# Excerpt provided
Start of Block
It cost £9,000 ($12,000) to fly the nine dogs to Paris.

Three of the pups she brought home to the UK, where they are now settling in, have British or Irish heritage, said Elliman.

“It upsets me that animals there are treated with so little respect,” she told the Mirror.

“But why do we have to participate in it? Trainers claim they are being exported to countries with welfare.”

She added, “The UK is supposed to be a nation of animal lovers yet dogs are being sent to such a cruel fate.”

Another organisation, Caged, is campaigning for all exports of greyhounds to be banned.

They said that after an investigation in May that they had identified 30 greyhounds which have been exported to China from the UK.

“Chinese breeders are advertising these dogs as stud for up to 6000 Yuan which is around £750-£800 ($1,014-$1,082). Due to China having a zero animal welfare policy and the increase of greyhounds being found within the dog meat trade, we are extremely concerned for any dog that has been exported there,” said a statement on their website.
End of Block
# Data listing
Start of Block
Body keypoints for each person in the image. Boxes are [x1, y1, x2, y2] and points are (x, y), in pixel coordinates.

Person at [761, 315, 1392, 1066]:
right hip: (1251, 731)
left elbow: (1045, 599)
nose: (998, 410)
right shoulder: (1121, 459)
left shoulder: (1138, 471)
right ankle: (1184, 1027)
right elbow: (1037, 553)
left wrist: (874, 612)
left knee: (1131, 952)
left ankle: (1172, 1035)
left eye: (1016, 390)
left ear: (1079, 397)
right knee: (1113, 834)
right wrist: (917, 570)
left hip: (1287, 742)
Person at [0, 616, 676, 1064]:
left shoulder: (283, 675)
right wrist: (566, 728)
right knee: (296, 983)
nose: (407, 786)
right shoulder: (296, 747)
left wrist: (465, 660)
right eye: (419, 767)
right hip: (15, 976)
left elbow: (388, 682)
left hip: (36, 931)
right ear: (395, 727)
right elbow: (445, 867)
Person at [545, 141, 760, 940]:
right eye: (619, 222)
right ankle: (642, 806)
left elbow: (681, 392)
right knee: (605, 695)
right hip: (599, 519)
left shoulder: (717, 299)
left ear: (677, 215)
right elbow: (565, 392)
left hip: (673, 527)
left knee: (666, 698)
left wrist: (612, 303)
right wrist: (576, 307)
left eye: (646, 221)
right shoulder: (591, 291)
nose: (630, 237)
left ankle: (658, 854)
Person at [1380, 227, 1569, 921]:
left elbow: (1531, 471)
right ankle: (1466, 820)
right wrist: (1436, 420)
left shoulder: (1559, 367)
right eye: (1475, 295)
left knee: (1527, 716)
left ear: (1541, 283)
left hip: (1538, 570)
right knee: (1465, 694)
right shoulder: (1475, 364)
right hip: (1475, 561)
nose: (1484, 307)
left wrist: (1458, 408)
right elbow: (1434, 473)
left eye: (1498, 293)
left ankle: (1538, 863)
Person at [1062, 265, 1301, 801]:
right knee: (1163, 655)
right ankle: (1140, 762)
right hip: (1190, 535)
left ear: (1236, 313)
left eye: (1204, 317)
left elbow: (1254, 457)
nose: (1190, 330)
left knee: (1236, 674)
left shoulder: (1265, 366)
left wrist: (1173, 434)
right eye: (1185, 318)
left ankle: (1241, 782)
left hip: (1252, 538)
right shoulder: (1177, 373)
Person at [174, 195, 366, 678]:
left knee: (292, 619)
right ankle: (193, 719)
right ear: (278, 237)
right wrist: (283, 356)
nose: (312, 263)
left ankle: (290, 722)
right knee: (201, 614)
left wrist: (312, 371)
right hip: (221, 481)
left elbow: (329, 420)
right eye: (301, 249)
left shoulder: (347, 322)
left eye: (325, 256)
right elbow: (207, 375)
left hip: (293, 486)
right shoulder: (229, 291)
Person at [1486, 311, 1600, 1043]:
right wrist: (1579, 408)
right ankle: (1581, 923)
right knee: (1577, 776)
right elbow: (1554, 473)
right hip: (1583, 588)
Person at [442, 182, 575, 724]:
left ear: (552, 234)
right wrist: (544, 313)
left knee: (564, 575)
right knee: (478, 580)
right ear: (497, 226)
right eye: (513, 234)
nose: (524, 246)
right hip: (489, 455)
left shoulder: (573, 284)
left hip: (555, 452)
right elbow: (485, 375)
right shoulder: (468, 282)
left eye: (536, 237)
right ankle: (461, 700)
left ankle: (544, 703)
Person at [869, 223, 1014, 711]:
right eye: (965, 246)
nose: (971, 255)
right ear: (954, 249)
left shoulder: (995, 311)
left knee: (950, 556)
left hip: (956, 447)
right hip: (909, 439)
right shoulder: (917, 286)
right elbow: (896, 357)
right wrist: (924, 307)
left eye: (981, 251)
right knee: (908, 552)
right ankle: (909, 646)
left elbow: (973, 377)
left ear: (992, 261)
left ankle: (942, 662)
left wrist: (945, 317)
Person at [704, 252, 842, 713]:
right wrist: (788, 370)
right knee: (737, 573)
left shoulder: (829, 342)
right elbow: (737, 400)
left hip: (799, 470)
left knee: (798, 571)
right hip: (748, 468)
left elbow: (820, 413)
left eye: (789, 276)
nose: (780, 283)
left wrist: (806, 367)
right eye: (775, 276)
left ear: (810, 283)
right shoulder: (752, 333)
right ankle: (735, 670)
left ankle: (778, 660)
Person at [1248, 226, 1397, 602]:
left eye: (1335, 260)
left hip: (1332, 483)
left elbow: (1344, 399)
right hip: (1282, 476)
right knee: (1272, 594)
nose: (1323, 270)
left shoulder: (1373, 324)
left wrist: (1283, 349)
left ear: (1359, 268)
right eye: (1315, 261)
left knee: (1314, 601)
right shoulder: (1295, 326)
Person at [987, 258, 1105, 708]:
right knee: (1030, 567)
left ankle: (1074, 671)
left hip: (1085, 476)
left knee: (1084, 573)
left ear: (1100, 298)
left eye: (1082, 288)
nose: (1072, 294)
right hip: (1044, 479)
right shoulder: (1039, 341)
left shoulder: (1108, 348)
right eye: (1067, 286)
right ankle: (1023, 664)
End of Block
# Things to do
**1)** Please reproduce the greyhound export article word for word, between "Three of the" and "told the Mirror.", inclusive.
**2)** Write the next part of the greyhound export article, picking up after its final sentence.

# Answer list
**1)**
Three of the pups she brought home to the UK, where they are now settling in, have British or Irish heritage, said Elliman.

“It upsets me that animals there are treated with so little respect,” she told the Mirror.

**2)**
” When no longer fit to race (due to age, injury, etc.) the dogs become surplus to requirements, resulting in many being poisoned, bludgeoned, hung, or even slowly cooked to death as greyhounds are at present being found within the Chinese dog meat trade,” states the text of their petition calling to ban all exports

But whilst some of the dogs can be bought back and rescued for as little as £15, some of the best dogs can command a price of £300,000 said Elliman.